Reproduce every line of the entries below verbatim, changing nothing.

**Records drawn from a data source**
#####
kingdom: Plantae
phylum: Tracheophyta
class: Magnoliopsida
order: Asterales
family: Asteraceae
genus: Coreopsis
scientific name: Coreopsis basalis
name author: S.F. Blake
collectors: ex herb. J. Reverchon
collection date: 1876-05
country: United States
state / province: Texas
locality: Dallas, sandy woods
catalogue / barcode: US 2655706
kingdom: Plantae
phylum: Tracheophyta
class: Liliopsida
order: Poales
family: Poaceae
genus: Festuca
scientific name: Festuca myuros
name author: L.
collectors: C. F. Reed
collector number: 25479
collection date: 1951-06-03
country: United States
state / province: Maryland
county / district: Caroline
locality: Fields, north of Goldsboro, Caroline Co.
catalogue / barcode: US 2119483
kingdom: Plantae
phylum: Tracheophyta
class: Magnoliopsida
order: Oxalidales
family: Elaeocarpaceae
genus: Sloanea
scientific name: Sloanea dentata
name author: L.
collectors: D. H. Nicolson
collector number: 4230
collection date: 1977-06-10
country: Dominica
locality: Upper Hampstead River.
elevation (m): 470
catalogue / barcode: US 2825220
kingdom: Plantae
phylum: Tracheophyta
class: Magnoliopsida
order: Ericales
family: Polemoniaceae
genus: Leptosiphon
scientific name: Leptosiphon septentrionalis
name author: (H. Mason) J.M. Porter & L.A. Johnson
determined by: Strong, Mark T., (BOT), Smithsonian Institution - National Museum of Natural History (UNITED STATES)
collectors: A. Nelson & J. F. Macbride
#####
**COMPLETE RESPONSE**
kingdom: Plantae
phylum: Tracheophyta
class: Magnoliopsida
order: Asterales
family: Asteraceae
genus: Coreopsis
scientific name: Coreopsis basalis
name author: S.F. Blake
collectors: ex herb. J. Reverchon
collection date: 1876-05
country: United States
state / province: Texas
locality: Dallas, sandy woods
catalogue / barcode: US 2655706
kingdom: Plantae
phylum: Tracheophyta
class: Liliopsida
order: Poales
family: Poaceae
genus: Festuca
scientific name: Festuca myuros
name author: L.
collectors: C. F. Reed
collector number: 25479
collection date: 1951-06-03
country: United States
state / province: Maryland
county / district: Caroline
locality: Fields, north of Goldsboro, Caroline Co.
catalogue / barcode: US 2119483
kingdom: Plantae
phylum: Tracheophyta
class: Magnoliopsida
order: Oxalidales
family: Elaeocarpaceae
genus: Sloanea
scientific name: Sloanea dentata
name author: L.
collectors: D. H. Nicolson
collector number: 4230
collection date: 1977-06-10
country: Dominica
locality: Upper Hampstead River.
elevation (m): 470
catalogue / barcode: US 2825220
kingdom: Plantae
phylum: Tracheophyta
class: Magnoliopsida
order: Ericales
family: Polemoniaceae
genus: Leptosiphon
scientific name: Leptosiphon septentrionalis
name author: (H. Mason) J.M. Porter & L.A. Johnson
determined by: Strong, Mark T., (BOT), Smithsonian Institution - National Museum of Natural History (UNITED STATES)
collectors: A. Nelson & J. F. Macbride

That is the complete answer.